One’s thoughts or ways of doing things are based on several factors. These include the following: the level or degree of his/her knowledge, love, mercy, generosity, etc. Firstly, whereas God’s knowledge of the past, present and future is absolute, our knowledge is very limited. For instance, in the choice of the second king of Israel, whereas God who had full knowledge of the past, present and future of the young man, David, looked into the interior of his heart, Samuel, whose knowledge was limited, based his choice of the king on the external appearances of the other sons of Jesse (cf. 1 Sam. 16:1-12).
Secondly, whereas God’s love is entirely unconditional, our love is often conditional. For instance, it was out of a love which was entirely unconditional that God offered His Son in sacrifice for the atonement of our sins (cf. John 3:16; 1 John 4:9-10). On the other hand, the best expression of our love seeks a reward even if not from its beneficiary.
Thirdly, whereas God’s mercy is boundless, ours is limited. For instance, God had mercy on the repentant thief and received him into Paradise (cf. Luke 23:42-43). We may show mercy to others, but may find it difficult to forgive one who, for instance, steals that which we treasure most.
Fourthly, whereas God’s generosity is unlimited, ours is limited. God is like the landowner in today’s gospel reading who gives us more than we deserve. On the other hand, while we can be generous, our generosity is limited; for often we give people what we think they deserve. Even sometimes we give them less than they deserve.
Like the landowner in today’s gospel reading, God gives the same ultimate reward to all who obey Him. His ultimate reward is life in heaven. Actually, no human being by his/her own merit deserves to be blessed with life in heaven. It is, rather, the sacrifice of Jesus which has opened the gate of heaven for us. So, life in heaven is a reward exceedingly greater than what any human being deserves to receive by his/her efforts. Indeed, it is out of the abundance of God’s generosity, love and mercy as well as His knowledge of our inability to enter heaven that we are blessed with the ultimate reward.

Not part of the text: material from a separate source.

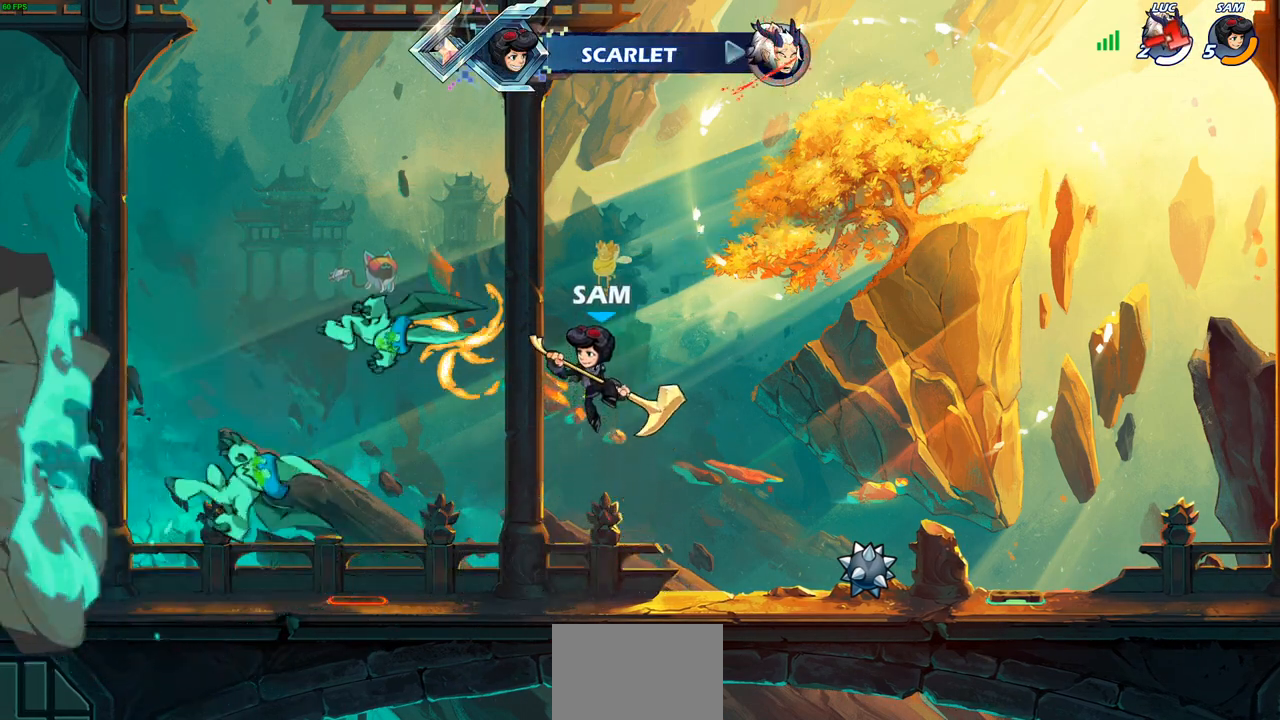
{"buttons": [], "left_stick": "center", "right_stick": "center", "events": []}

So, God’s reward of life in heaven is a generous gift to both the first-comers and the last-minute-comers. We are all precious in God’s sight: whether we became Christians at “infancy” or we are late converts – remember the gracious reward to the repentant thief on the cross. Therefore, let us eschew any “holier than thou” attitude.
Finally, we can learn from the gospel reading that God calls us to heaven at different times. Thus, in the parable, some were called to work at daybreak (6am), others at 9am, 12 noon, 3pm and even 5pm (11th hour). Similarly, God calls us to heaven at different times. Age does not determine the calling time, for in God’s eyes a thousand years are like a day (Psalm 90). Therefore, like the workers who were ready with their tools as they awaited someone to employ them, we should look forward to our calling by God with the tools of faith and good works. Amen!